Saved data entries

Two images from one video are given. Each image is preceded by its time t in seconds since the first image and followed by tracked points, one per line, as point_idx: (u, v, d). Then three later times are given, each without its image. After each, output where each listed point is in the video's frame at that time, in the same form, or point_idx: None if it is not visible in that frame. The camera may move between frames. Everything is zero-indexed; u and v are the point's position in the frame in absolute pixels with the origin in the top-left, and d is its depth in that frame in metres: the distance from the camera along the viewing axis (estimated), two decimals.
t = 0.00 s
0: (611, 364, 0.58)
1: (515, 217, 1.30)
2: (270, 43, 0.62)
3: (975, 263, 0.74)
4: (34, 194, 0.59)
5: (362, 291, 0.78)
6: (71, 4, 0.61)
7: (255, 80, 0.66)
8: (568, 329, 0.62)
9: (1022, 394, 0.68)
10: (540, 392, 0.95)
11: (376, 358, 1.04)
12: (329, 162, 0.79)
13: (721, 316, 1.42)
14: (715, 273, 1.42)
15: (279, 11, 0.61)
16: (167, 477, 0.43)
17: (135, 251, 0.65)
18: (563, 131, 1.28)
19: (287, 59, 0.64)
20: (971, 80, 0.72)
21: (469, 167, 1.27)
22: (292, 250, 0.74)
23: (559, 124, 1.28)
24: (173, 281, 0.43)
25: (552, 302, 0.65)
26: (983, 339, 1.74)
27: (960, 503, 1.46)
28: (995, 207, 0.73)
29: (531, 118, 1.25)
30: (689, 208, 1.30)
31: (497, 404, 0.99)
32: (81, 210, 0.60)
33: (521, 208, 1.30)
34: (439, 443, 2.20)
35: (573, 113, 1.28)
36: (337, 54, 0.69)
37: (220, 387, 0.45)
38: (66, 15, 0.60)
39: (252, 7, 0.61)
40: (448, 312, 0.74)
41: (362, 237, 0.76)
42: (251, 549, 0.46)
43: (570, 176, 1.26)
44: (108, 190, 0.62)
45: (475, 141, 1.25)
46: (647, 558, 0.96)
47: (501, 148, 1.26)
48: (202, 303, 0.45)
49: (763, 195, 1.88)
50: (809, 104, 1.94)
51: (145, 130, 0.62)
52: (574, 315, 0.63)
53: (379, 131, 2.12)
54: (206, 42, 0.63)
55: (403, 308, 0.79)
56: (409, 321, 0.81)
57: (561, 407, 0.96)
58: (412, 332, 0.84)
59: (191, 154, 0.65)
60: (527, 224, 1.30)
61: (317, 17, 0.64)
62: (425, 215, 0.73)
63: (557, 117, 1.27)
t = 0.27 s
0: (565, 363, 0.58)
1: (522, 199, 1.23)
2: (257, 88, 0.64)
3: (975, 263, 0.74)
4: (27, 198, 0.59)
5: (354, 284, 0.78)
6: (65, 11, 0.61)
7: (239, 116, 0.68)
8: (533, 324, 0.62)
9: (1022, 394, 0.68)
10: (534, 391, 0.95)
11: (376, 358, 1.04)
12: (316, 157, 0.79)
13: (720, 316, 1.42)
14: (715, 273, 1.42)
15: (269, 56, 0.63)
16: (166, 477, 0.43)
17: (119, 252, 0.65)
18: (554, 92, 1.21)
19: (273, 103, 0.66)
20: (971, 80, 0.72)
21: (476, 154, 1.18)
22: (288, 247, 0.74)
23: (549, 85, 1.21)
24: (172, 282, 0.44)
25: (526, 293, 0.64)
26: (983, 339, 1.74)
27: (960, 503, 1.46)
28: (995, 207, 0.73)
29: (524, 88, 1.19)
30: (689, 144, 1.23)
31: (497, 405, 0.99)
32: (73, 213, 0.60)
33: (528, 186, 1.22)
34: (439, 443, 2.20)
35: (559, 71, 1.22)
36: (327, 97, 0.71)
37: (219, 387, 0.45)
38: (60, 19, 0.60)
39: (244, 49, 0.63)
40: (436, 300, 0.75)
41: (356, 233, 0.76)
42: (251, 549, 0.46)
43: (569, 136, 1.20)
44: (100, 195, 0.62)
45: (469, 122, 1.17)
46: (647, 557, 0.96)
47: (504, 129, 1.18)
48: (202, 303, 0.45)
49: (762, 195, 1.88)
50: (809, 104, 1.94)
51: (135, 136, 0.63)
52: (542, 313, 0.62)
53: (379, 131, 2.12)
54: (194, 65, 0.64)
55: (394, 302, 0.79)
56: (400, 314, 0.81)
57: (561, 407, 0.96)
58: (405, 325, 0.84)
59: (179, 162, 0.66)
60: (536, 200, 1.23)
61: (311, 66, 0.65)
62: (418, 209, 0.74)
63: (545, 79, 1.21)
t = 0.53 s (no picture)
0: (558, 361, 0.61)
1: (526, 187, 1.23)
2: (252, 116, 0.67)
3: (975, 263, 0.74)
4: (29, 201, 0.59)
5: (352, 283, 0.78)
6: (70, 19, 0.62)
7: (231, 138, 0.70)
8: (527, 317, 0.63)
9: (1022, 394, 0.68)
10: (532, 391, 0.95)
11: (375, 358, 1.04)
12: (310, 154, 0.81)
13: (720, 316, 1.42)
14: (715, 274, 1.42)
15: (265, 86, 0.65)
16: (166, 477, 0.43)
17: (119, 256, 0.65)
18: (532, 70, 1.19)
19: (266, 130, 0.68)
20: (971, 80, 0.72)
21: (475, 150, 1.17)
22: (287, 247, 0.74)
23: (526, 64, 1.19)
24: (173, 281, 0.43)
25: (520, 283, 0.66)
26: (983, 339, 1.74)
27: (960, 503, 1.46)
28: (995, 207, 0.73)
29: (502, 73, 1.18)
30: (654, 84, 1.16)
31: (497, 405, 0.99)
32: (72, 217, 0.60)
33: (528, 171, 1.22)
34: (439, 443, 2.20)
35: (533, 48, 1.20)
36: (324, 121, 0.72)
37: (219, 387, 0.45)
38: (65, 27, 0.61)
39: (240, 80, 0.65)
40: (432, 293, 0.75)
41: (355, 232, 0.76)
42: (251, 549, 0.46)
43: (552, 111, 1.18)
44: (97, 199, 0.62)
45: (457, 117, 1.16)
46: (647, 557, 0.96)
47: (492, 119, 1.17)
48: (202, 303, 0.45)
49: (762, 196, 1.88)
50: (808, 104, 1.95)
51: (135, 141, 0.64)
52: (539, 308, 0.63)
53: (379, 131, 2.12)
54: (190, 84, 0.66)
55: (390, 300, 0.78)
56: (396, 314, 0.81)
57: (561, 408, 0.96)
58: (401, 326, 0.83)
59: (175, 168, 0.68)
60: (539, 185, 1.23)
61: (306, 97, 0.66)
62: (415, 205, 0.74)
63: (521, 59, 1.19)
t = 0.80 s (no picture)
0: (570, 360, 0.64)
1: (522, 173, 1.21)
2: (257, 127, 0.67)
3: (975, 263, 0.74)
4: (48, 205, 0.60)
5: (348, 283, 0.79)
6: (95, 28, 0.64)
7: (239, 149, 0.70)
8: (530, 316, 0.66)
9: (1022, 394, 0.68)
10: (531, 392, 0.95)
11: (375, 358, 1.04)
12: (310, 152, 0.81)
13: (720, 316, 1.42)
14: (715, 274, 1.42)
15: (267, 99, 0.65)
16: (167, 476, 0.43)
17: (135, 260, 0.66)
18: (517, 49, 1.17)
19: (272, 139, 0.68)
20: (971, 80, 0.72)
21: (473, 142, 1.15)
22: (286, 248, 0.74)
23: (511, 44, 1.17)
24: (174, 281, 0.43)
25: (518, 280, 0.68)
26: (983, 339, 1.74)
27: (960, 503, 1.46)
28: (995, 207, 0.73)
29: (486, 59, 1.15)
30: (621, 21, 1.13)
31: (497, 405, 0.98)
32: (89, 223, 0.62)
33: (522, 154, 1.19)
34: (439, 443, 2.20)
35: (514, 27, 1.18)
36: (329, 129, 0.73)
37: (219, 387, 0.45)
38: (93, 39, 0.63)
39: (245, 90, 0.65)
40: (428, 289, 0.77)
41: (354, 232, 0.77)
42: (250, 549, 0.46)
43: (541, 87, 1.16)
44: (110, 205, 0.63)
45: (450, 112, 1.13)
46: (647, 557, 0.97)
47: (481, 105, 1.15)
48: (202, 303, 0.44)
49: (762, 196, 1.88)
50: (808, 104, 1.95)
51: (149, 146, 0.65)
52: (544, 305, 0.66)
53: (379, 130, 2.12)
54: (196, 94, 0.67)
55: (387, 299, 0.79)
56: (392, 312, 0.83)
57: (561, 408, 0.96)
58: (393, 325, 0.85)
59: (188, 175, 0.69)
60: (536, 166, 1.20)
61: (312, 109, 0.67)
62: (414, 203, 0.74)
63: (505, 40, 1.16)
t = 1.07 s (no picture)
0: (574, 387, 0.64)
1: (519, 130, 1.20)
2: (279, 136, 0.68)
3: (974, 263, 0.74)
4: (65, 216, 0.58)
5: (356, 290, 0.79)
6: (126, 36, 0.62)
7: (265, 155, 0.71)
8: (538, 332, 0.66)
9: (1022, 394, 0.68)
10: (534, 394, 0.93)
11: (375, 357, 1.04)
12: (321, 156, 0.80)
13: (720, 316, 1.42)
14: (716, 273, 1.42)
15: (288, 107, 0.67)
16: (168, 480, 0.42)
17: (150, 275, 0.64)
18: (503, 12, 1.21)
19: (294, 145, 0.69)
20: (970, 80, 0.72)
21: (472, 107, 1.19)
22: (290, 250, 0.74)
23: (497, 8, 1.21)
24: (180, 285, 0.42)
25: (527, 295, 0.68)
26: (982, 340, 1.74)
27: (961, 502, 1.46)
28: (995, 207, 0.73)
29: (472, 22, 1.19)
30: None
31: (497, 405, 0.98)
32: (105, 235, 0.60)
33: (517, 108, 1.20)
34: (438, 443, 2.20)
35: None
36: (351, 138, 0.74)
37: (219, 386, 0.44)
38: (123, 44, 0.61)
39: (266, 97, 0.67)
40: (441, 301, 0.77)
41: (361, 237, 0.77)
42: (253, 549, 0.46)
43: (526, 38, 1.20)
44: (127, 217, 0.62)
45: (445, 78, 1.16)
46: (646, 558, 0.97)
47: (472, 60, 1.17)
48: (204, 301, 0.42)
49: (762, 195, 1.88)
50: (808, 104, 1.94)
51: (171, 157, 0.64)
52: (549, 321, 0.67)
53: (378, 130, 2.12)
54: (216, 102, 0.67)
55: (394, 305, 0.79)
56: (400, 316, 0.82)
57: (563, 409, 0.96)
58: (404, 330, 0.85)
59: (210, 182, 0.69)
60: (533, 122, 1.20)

*Activity*
Of the entries above, transcribe exactly those lines that fall between the line containing "41: (354, 232, 0.77)" and the line containing "55: (394, 305, 0.79)", together with those two lines.

*Reply*
41: (354, 232, 0.77)
42: (250, 549, 0.46)
43: (541, 87, 1.16)
44: (110, 205, 0.63)
45: (450, 112, 1.13)
46: (647, 557, 0.97)
47: (481, 105, 1.15)
48: (202, 303, 0.44)
49: (762, 196, 1.88)
50: (808, 104, 1.95)
51: (149, 146, 0.65)
52: (544, 305, 0.66)
53: (379, 130, 2.12)
54: (196, 94, 0.67)
55: (387, 299, 0.79)
56: (392, 312, 0.83)
57: (561, 408, 0.96)
58: (393, 325, 0.85)
59: (188, 175, 0.69)
60: (536, 166, 1.20)
61: (312, 109, 0.67)
62: (414, 203, 0.74)
63: (505, 40, 1.16)
t = 1.07 s (no picture)
0: (574, 387, 0.64)
1: (519, 130, 1.20)
2: (279, 136, 0.68)
3: (974, 263, 0.74)
4: (65, 216, 0.58)
5: (356, 290, 0.79)
6: (126, 36, 0.62)
7: (265, 155, 0.71)
8: (538, 332, 0.66)
9: (1022, 394, 0.68)
10: (534, 394, 0.93)
11: (375, 357, 1.04)
12: (321, 156, 0.80)
13: (720, 316, 1.42)
14: (716, 273, 1.42)
15: (288, 107, 0.67)
16: (168, 480, 0.42)
17: (150, 275, 0.64)
18: (503, 12, 1.21)
19: (294, 145, 0.69)
20: (970, 80, 0.72)
21: (472, 107, 1.19)
22: (290, 250, 0.74)
23: (497, 8, 1.21)
24: (180, 285, 0.42)
25: (527, 295, 0.68)
26: (982, 340, 1.74)
27: (961, 502, 1.46)
28: (995, 207, 0.73)
29: (472, 22, 1.19)
30: None
31: (497, 405, 0.98)
32: (105, 235, 0.60)
33: (517, 108, 1.20)
34: (438, 443, 2.20)
35: None
36: (351, 138, 0.74)
37: (219, 386, 0.44)
38: (123, 44, 0.61)
39: (266, 97, 0.67)
40: (441, 301, 0.77)
41: (361, 237, 0.77)
42: (253, 549, 0.46)
43: (526, 38, 1.20)
44: (127, 217, 0.62)
45: (445, 78, 1.16)
46: (646, 558, 0.97)
47: (472, 60, 1.17)
48: (204, 301, 0.42)
49: (762, 195, 1.88)
50: (808, 104, 1.94)
51: (171, 157, 0.64)
52: (549, 321, 0.67)
53: (378, 130, 2.12)
54: (216, 102, 0.67)
55: (394, 305, 0.79)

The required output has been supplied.